Wednesday, 29 January 2025

Parchment prickings

 

The pricking is the pattern used for bobbin lace. However, before the use of cardboard they were made from parchment and were often known just as parchments. My sources say that old parchments were generally 12 to 14 inches long but the one I have is only 10 inches in length plus the cloth extensions at each end which are about 4 inches long and are used to attach the pattern to the lace pillow.

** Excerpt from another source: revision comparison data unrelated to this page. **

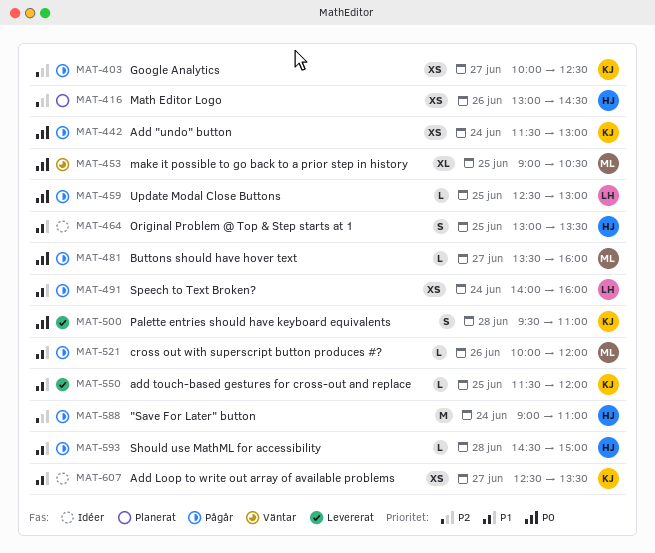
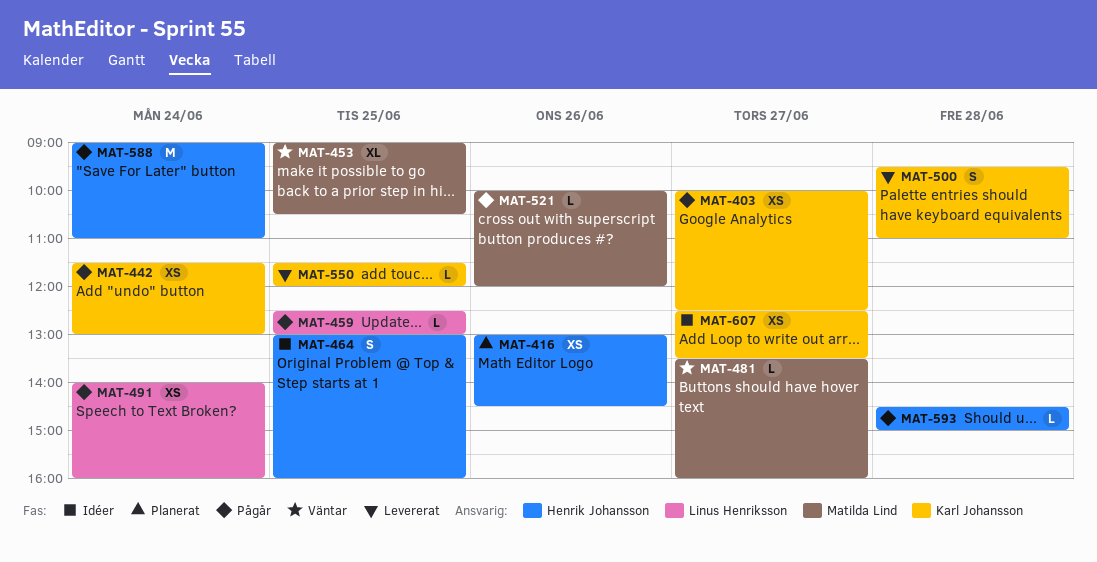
MAT-464, ends: 13:30 -> 16:00
MAT-481, status: Pågår -> Väntar

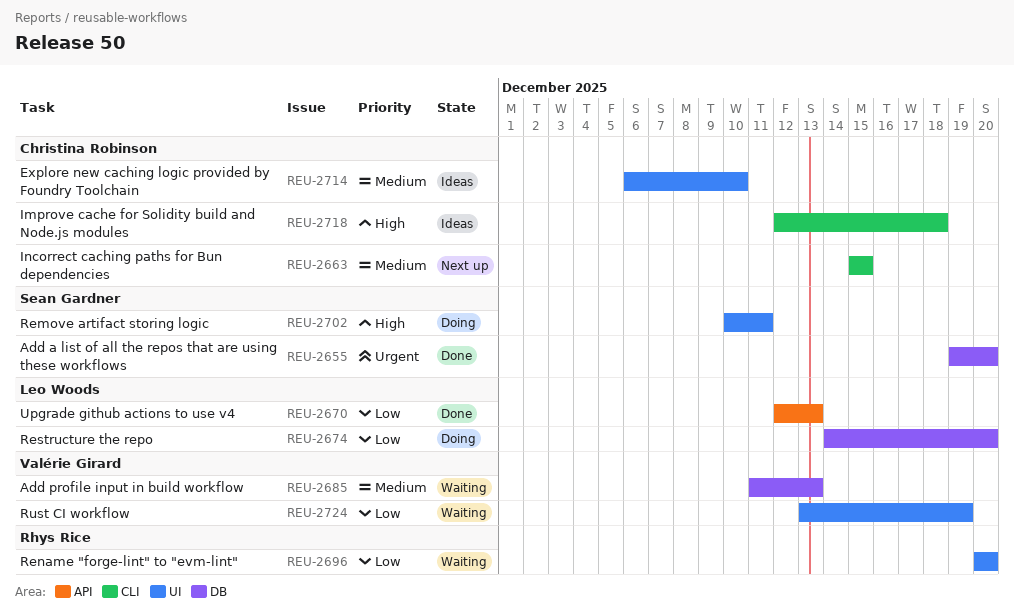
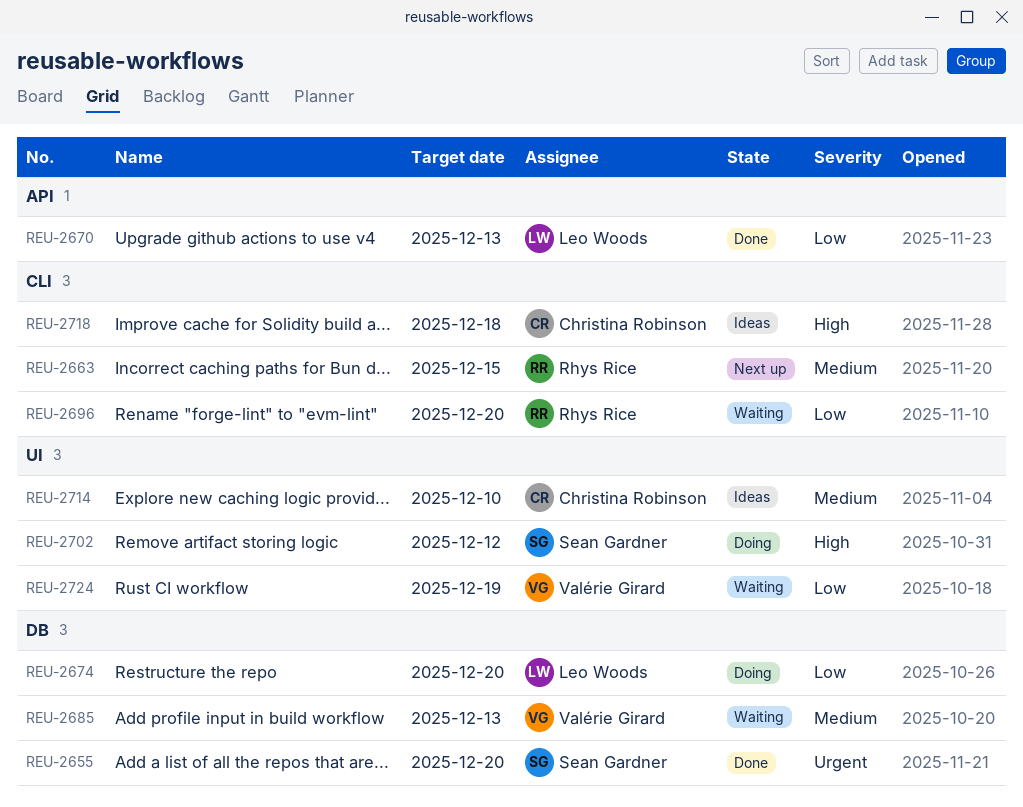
REU-2663, owner: Christina Robinson -> Rhys Rice
REU-2696, label: UI -> CLI
REU-2702, due: Dec 11 -> Dec 12

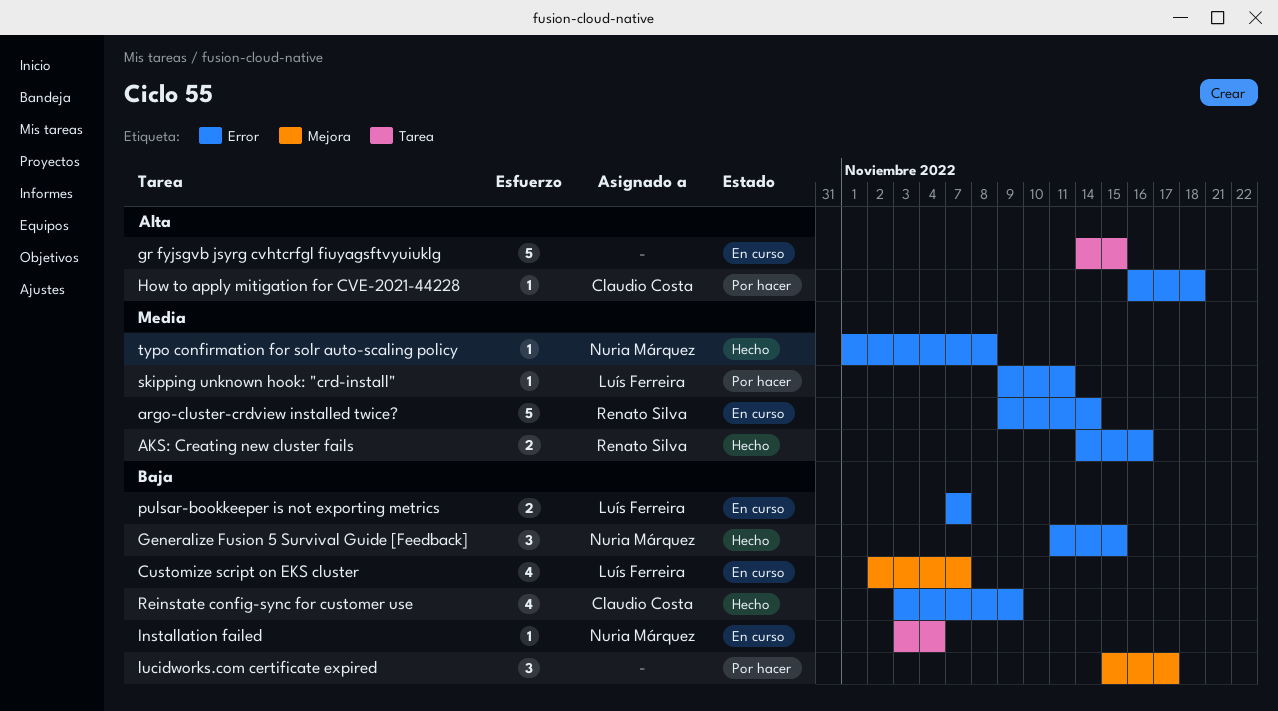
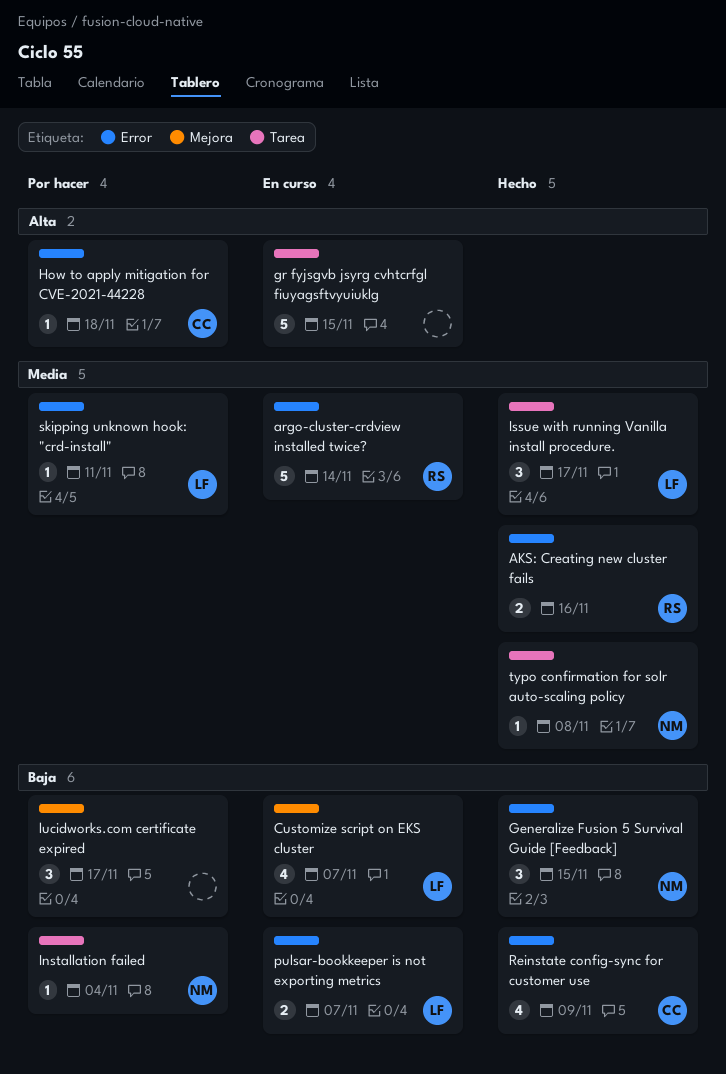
Installation failed, status: En curso -> Por hacer
Issue with running Vanilla install procedure.: none -> present
typo confirmation for solr auto-scaling policy, label: Error -> Tarea

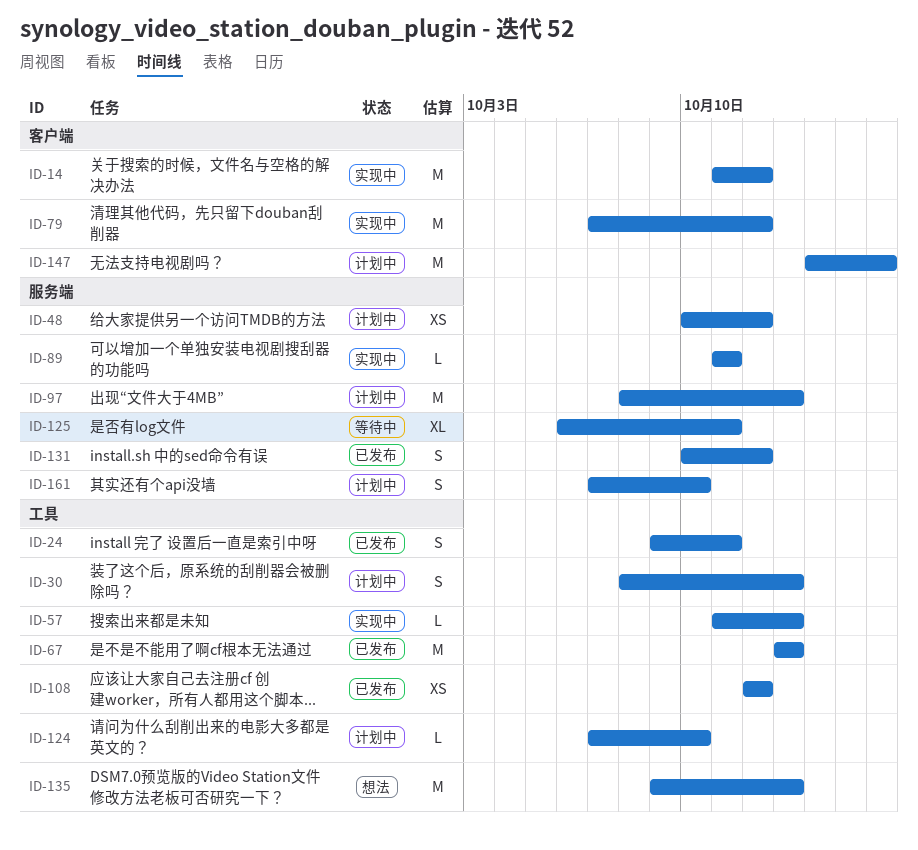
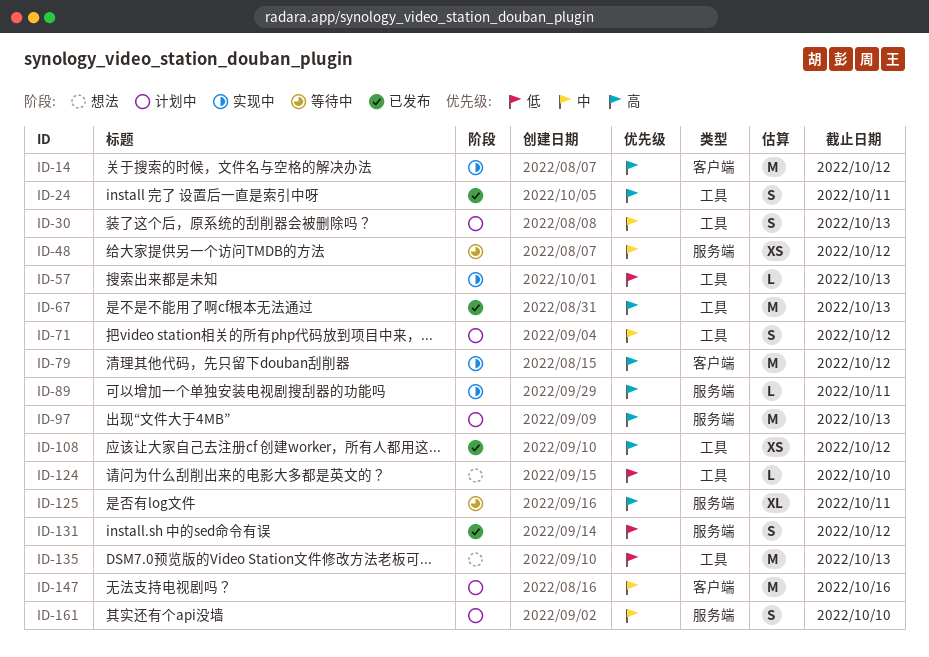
ID-48, status: 计划中 -> 等待中
ID-71: none -> present
ID-124, status: 计划中 -> 想法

Thomas Wright in The romance of the lace pillow says that the lace designer not only drew the pattern but also pricked it. This was done by making holes in the pattern where the lacemaker would need to use pins to support the work, using a needle fixed in a holder. Wright names several lace designers from the East Midlands and praises their skilled work. He explains that the design was first pricked on cardboard and the position of the outlining, or gimp threads, drawn on to the pattern to produce a draught. Transparent parchment was then laid over the draught, which was used as a template to prick the pin holes through the parchment. The position of the gimp threads would then be inked on to the parchment. Subsequent patterns would probably have been pricked from a template by the person organising the lace trade or occasionally by the lacemaker herself. This copying would probably have been done by laying the original over a piece of fresh parchment and pricking through the holes in the original to make a new copy of the holes into the lower parchment, which would then be inked. My example here has rolled up with age and it is so well used that some of the holes have torn to leave a gap in the foot side, both of which are common problems with old parchments and is why many of them have not survived.